Several organizations that work on health care have endorsed the Pact for a Green New Deal, including the Canadian Health Coalition, Partners in Health Canada, and Women’s Healthy Environments Network, as well as CUPE Ontario which, among other sectors, represents 60,000 health care workers. As reported by the Tyee, “Unifor is currently supporting the [Green New Deal] framework in principle.”
Unifor, which represents 26,000 health care workers, notes that “Just transition programs need to be tailored to the circumstances of workers and their communities, and their selection, design and implementation will require participation of all those involved. Workers, unions, communities and firms will need to be engaged by government to develop specific programs that can include skills development and training, income support and relocation assistance, as well as working with the federal government on pension bridging and benefits programs for displaced workers.”

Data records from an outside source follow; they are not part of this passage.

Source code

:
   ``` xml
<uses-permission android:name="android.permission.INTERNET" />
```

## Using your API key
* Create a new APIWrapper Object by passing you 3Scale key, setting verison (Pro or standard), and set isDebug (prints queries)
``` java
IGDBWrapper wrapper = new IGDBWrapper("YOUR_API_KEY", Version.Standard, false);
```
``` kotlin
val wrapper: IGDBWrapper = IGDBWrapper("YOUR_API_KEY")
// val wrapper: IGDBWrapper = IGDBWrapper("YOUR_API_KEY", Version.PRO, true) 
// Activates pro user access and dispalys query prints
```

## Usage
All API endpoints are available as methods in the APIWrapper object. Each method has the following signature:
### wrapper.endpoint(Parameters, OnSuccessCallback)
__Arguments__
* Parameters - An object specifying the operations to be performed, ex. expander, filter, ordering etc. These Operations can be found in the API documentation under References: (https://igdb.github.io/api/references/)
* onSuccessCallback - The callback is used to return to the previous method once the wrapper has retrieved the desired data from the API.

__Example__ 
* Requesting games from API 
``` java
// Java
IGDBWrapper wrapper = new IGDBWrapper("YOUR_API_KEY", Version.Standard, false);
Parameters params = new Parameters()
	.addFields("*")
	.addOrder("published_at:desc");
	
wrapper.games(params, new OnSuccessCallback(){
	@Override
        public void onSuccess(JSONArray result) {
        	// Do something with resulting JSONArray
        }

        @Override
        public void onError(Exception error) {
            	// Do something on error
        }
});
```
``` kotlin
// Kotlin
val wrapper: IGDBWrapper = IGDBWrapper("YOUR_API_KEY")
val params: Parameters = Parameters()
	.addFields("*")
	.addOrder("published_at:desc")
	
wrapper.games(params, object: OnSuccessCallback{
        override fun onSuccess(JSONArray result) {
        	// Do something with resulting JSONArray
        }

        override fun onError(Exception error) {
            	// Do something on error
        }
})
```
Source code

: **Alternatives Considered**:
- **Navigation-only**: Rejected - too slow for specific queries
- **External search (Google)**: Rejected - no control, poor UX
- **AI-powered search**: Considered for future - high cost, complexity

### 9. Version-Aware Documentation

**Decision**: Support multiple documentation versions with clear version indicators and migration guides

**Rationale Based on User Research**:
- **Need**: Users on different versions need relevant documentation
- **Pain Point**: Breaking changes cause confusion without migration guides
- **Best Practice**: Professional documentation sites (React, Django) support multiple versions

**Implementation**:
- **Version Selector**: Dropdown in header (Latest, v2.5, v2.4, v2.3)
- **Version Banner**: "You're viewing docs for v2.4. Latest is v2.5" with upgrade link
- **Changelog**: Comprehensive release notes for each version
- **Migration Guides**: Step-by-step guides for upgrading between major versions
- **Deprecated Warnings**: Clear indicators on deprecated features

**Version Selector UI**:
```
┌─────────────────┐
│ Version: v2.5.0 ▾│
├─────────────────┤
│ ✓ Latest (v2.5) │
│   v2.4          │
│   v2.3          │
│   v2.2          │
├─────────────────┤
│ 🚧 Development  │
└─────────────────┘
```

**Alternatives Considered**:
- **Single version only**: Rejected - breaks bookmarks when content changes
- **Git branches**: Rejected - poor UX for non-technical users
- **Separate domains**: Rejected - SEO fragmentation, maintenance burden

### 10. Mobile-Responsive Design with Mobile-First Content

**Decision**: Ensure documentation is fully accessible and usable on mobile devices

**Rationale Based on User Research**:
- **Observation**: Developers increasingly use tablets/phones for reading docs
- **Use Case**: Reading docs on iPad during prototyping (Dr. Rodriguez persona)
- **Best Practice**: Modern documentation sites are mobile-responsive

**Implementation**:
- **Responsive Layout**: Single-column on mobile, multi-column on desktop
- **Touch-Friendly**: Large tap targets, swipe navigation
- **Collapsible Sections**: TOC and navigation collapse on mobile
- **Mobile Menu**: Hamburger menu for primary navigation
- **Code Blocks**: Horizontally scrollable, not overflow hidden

The Green Economy Network’s campaign for One Million Climate Jobs outlines how a just transition “can both reduce Canada’s greenhouse gas emissions (GHG) and create decent paying jobs… These measures must also go hand in hand with efforts to deal with unemployment overall, as rising CO2 levels and job losses are the products of the same economic model.”
It’s also critical to address the intersection of public health care and migrant justice, which Canadian Doctors for Refugee Care is doing important work on. People should have access to health care without fear of detention or deportation, regardless of immigration status. Climate justice, migrant justice, and public health are inherently linked.
Former Detroit Health Director Abdul El-Sayed wrote in the Guardian in April, that “I realized that the forces that cause climate change are the same forces that poisoned the lungs of babies in my city… As a public health doctor, I know that by eliminating the local consequences of fossil fuel emissions, and lifting whole communities out of poverty, the Green New Deal will also be a Public Health New Deal.”
El-Sayed writes powerfully on the importance of a Green New Deal that addresses the public health impacts of environmental racism, the prison-industrial complex, and inequality. He points out that, “The Green New Deal recognizes that the challenges of stopping climate change and providing low-income kids what they need to thrive are not mutually exclusive – rather they are mutually inclusive… It recognizes that climate change is an imminent threat to our Earth, and that the benefits of solving it must go to the people who have been most affected by it.”
A Green New Deal for public health care has decades of important policy, advocacy, and grassroots organizing work to draw on that addresses these priorities and more as a key part of the solution to the climate crisis.
What can we do?
1. Join a local or regional health coalition and help expand their capacity to address the climate crisis as a public health emergency.
2. Demand that federal parties include a commitment to a Green New Deal for public health in their election platforms.
3. Health care workers can use CAPE’s Climate Change Toolkit for Health Professionals.